[Stored items]
[Start of Attachment]

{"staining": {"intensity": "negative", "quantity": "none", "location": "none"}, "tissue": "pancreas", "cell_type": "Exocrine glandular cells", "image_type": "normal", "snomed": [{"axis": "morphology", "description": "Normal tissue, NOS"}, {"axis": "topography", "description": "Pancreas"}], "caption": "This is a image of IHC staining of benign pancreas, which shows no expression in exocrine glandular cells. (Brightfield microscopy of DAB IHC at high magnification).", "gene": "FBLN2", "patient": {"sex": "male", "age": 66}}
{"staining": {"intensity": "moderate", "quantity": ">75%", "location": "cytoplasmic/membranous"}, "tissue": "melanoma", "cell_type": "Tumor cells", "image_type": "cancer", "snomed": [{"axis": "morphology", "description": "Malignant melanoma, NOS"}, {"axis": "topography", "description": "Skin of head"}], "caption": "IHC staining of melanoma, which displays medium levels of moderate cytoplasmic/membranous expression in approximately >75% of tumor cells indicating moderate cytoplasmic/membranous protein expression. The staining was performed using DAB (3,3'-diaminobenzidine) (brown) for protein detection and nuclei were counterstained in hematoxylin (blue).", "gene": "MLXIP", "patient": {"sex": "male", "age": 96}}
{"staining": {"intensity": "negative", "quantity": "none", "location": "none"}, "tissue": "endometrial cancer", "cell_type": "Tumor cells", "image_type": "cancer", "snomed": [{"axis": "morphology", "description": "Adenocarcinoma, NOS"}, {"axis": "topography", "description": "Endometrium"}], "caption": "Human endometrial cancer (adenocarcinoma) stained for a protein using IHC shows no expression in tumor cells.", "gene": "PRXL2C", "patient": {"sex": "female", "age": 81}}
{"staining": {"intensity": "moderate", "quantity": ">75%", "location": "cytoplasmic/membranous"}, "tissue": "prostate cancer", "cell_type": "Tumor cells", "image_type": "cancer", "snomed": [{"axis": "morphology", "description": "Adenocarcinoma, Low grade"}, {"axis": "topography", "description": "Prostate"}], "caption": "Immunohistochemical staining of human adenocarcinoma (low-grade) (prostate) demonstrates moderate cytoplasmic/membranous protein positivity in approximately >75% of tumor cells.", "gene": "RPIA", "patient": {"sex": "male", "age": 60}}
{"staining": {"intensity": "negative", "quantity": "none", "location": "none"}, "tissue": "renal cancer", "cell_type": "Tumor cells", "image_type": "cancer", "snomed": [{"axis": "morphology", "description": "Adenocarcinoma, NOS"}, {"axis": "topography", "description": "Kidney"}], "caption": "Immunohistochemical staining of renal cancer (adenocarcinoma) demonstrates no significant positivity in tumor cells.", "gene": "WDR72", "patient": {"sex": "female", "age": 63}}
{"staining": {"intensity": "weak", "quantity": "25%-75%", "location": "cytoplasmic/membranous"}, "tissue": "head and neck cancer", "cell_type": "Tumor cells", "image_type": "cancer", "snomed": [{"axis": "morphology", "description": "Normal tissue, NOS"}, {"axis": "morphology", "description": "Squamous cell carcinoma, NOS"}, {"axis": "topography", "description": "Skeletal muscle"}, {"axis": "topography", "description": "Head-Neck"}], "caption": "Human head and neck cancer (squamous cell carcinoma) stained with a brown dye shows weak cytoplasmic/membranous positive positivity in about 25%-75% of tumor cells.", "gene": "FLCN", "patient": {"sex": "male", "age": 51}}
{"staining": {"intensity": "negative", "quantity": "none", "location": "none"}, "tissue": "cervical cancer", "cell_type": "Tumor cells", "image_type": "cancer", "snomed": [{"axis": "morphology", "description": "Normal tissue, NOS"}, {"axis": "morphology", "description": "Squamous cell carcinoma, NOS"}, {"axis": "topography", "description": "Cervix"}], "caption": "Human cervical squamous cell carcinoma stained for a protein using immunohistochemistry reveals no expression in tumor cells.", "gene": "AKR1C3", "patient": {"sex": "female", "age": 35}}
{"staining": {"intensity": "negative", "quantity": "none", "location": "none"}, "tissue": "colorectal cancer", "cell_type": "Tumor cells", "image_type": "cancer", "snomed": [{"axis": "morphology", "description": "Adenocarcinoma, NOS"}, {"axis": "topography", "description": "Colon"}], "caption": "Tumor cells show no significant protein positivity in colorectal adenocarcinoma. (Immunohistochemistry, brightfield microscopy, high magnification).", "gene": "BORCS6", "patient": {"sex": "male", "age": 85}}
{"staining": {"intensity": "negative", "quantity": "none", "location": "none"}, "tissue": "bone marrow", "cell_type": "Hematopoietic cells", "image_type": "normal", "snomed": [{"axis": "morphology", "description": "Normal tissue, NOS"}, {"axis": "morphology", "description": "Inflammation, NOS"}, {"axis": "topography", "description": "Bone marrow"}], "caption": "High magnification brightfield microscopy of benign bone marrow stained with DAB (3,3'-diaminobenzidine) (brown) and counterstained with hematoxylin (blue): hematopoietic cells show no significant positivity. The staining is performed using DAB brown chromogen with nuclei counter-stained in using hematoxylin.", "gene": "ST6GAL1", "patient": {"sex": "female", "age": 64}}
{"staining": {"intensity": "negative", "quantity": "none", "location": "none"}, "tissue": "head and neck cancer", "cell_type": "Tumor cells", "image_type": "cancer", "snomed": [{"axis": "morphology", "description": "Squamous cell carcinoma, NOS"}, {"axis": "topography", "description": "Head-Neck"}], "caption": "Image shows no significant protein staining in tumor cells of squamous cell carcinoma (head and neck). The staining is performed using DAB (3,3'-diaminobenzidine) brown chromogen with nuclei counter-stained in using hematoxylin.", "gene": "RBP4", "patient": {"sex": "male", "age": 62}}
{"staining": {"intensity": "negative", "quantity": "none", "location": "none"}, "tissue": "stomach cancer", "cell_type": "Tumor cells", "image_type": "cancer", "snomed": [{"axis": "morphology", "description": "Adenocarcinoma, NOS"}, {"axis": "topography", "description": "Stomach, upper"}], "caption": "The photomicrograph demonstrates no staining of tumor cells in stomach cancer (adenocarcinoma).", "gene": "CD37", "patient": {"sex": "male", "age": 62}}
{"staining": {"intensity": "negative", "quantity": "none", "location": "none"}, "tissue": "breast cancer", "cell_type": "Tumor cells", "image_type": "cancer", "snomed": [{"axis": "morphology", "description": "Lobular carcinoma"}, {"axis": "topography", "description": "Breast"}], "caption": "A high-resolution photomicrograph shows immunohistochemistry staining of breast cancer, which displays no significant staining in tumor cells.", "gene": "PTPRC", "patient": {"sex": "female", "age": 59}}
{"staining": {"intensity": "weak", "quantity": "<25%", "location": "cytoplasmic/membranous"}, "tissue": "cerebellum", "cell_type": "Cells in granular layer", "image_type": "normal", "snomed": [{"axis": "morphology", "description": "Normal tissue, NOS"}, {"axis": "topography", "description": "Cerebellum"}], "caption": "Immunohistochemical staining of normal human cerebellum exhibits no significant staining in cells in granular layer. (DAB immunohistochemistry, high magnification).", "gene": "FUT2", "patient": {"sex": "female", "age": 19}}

[End of Attachment]

What you will do:
Every entry is to be restated exactly, with no line dropped.

Output of the exercise:
{"staining": {"intensity": "negative", "quantity": "none", "location": "none"}, "tissue": "pancreas", "cell_type": "Exocrine glandular cells", "image_type": "normal", "snomed": [{"axis": "morphology", "description": "Normal tissue, NOS"}, {"axis": "topography", "description": "Pancreas"}], "caption": "This is a image of IHC staining of benign pancreas, which shows no expression in exocrine glandular cells. (Brightfield microscopy of DAB IHC at high magnification).", "gene": "FBLN2", "patient": {"sex": "male", "age": 66}}
{"staining": {"intensity": "moderate", "quantity": ">75%", "location": "cytoplasmic/membranous"}, "tissue": "melanoma", "cell_type": "Tumor cells", "image_type": "cancer", "snomed": [{"axis": "morphology", "description": "Malignant melanoma, NOS"}, {"axis": "topography", "description": "Skin of head"}], "caption": "IHC staining of melanoma, which displays medium levels of moderate cytoplasmic/membranous expression in approximately >75% of tumor cells indicating moderate cytoplasmic/membranous protein expression. The staining was performed using DAB (3,3'-diaminobenzidine) (brown) for protein detection and nuclei were counterstained in hematoxylin (blue).", "gene": "MLXIP", "patient": {"sex": "male", "age": 96}}
{"staining": {"intensity": "negative", "quantity": "none", "location": "none"}, "tissue": "endometrial cancer", "cell_type": "Tumor cells", "image_type": "cancer", "snomed": [{"axis": "morphology", "description": "Adenocarcinoma, NOS"}, {"axis": "topography", "description": "Endometrium"}], "caption": "Human endometrial cancer (adenocarcinoma) stained for a protein using IHC shows no expression in tumor cells.", "gene": "PRXL2C", "patient": {"sex": "female", "age": 81}}
{"staining": {"intensity": "moderate", "quantity": ">75%", "location": "cytoplasmic/membranous"}, "tissue": "prostate cancer", "cell_type": "Tumor cells", "image_type": "cancer", "snomed": [{"axis": "morphology", "description": "Adenocarcinoma, Low grade"}, {"axis": "topography", "description": "Prostate"}], "caption": "Immunohistochemical staining of human adenocarcinoma (low-grade) (prostate) demonstrates moderate cytoplasmic/membranous protein positivity in approximately >75% of tumor cells.", "gene": "RPIA", "patient": {"sex": "male", "age": 60}}
{"staining": {"intensity": "negative", "quantity": "none", "location": "none"}, "tissue": "renal cancer", "cell_type": "Tumor cells", "image_type": "cancer", "snomed": [{"axis": "morphology", "description": "Adenocarcinoma, NOS"}, {"axis": "topography", "description": "Kidney"}], "caption": "Immunohistochemical staining of renal cancer (adenocarcinoma) demonstrates no significant positivity in tumor cells.", "gene": "WDR72", "patient": {"sex": "female", "age": 63}}
{"staining": {"intensity": "weak", "quantity": "25%-75%", "location": "cytoplasmic/membranous"}, "tissue": "head and neck cancer", "cell_type": "Tumor cells", "image_type": "cancer", "snomed": [{"axis": "morphology", "description": "Normal tissue, NOS"}, {"axis": "morphology", "description": "Squamous cell carcinoma, NOS"}, {"axis": "topography", "description": "Skeletal muscle"}, {"axis": "topography", "description": "Head-Neck"}], "caption": "Human head and neck cancer (squamous cell carcinoma) stained with a brown dye shows weak cytoplasmic/membranous positive positivity in about 25%-75% of tumor cells.", "gene": "FLCN", "patient": {"sex": "male", "age": 51}}
{"staining": {"intensity": "negative", "quantity": "none", "location": "none"}, "tissue": "cervical cancer", "cell_type": "Tumor cells", "image_type": "cancer", "snomed": [{"axis": "morphology", "description": "Normal tissue, NOS"}, {"axis": "morphology", "description": "Squamous cell carcinoma, NOS"}, {"axis": "topography", "description": "Cervix"}], "caption": "Human cervical squamous cell carcinoma stained for a protein using immunohistochemistry reveals no expression in tumor cells.", "gene": "AKR1C3", "patient": {"sex": "female", "age": 35}}
{"staining": {"intensity": "negative", "quantity": "none", "location": "none"}, "tissue": "colorectal cancer", "cell_type": "Tumor cells", "image_type": "cancer", "snomed": [{"axis": "morphology", "description": "Adenocarcinoma, NOS"}, {"axis": "topography", "description": "Colon"}], "caption": "Tumor cells show no significant protein positivity in colorectal adenocarcinoma. (Immunohistochemistry, brightfield microscopy, high magnification).", "gene": "BORCS6", "patient": {"sex": "male", "age": 85}}
{"staining": {"intensity": "negative", "quantity": "none", "location": "none"}, "tissue": "bone marrow", "cell_type": "Hematopoietic cells", "image_type": "normal", "snomed": [{"axis": "morphology", "description": "Normal tissue, NOS"}, {"axis": "morphology", "description": "Inflammation, NOS"}, {"axis": "topography", "description": "Bone marrow"}], "caption": "High magnification brightfield microscopy of benign bone marrow stained with DAB (3,3'-diaminobenzidine) (brown) and counterstained with hematoxylin (blue): hematopoietic cells show no significant positivity. The staining is performed using DAB brown chromogen with nuclei counter-stained in using hematoxylin.", "gene": "ST6GAL1", "patient": {"sex": "female", "age": 64}}
{"staining": {"intensity": "negative", "quantity": "none", "location": "none"}, "tissue": "head and neck cancer", "cell_type": "Tumor cells", "image_type": "cancer", "snomed": [{"axis": "morphology", "description": "Squamous cell carcinoma, NOS"}, {"axis": "topography", "description": "Head-Neck"}], "caption": "Image shows no significant protein staining in tumor cells of squamous cell carcinoma (head and neck). The staining is performed using DAB (3,3'-diaminobenzidine) brown chromogen with nuclei counter-stained in using hematoxylin.", "gene": "RBP4", "patient": {"sex": "male", "age": 62}}
{"staining": {"intensity": "negative", "quantity": "none", "location": "none"}, "tissue": "stomach cancer", "cell_type": "Tumor cells", "image_type": "cancer", "snomed": [{"axis": "morphology", "description": "Adenocarcinoma, NOS"}, {"axis": "topography", "description": "Stomach, upper"}], "caption": "The photomicrograph demonstrates no staining of tumor cells in stomach cancer (adenocarcinoma).", "gene": "CD37", "patient": {"sex": "male", "age": 62}}
{"staining": {"intensity": "negative", "quantity": "none", "location": "none"}, "tissue": "breast cancer", "cell_type": "Tumor cells", "image_type": "cancer", "snomed": [{"axis": "morphology", "description": "Lobular carcinoma"}, {"axis": "topography", "description": "Breast"}], "caption": "A high-resolution photomicrograph shows immunohistochemistry staining of breast cancer, which displays no significant staining in tumor cells.", "gene": "PTPRC", "patient": {"sex": "female", "age": 59}}
{"staining": {"intensity": "weak", "quantity": "<25%", "location": "cytoplasmic/membranous"}, "tissue": "cerebellum", "cell_type": "Cells in granular layer", "image_type": "normal", "snomed": [{"axis": "morphology", "description": "Normal tissue, NOS"}, {"axis": "topography", "description": "Cerebellum"}], "caption": "Immunohistochemical staining of normal human cerebellum exhibits no significant staining in cells in granular layer. (DAB immunohistochemistry, high magnification).", "gene": "FUT2", "patient": {"sex": "female", "age": 19}}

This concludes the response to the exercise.